__SELECTION__.

Register set organization and access

Hardware register size should be chosen to be the most efficient hardware access method used by the processor, almost always the native integer access method. Registers should be decoded as a contiguous group (without address "holes") in order to facilitate register access with pointers or array indices.

Any register that can be written should also be readable (in exactly the same format), to prevent the need to buffer the values of these registers in local memory. Registers that control a subsystem should be grouped together in similar organizations, to make them accessible to software through the use of common driver routines. This becomes especially important when multiple subsystems of the same type are required in the design. To avoid contention between software tasks that can be coded as independent processes, independent subsystems should not share writable registers within a native processor access. These "independent" software processes tend to step on each other as they access the shared registers unless noninterruptable read/modify/write drivers are used in the system code. Shared registers among multiple processes may even incur the overhead of a function call for each access, depending on the operating system. Misuse of shared registers by accessing them without locking out other processes is also a common software design defect and results in intermittent system failures, slowing the process of integrating and testing the system software.

__RECORDED INFORMATION__.
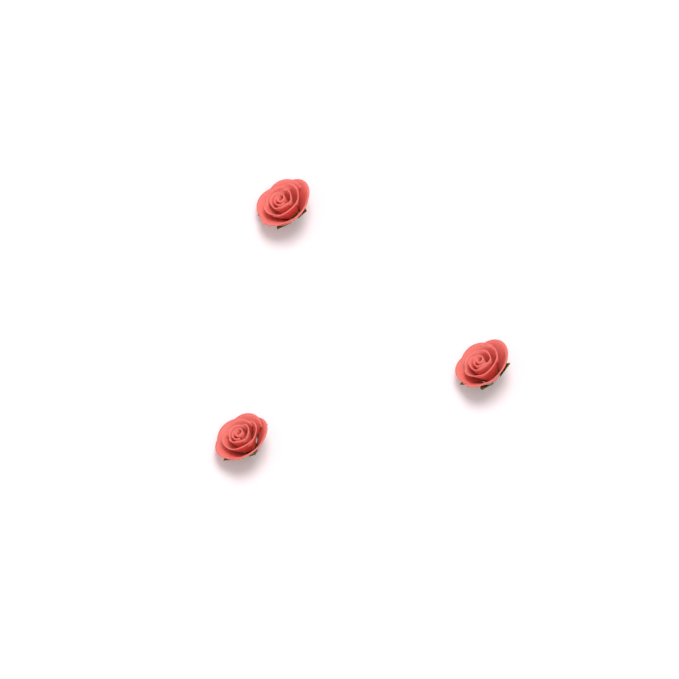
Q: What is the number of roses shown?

__PROMPT__. Please reproduce the register organization text word for word, beginning at the words "Register set organization" and stopping after "or array indices.".

__RESPONSE__.
Register set organization and access

Hardware register size should be chosen to be the most efficient hardware access method used by the processor, almost always the native integer access method. Registers should be decoded as a contiguous group (without address "holes") in order to facilitate register access with pointers or array indices.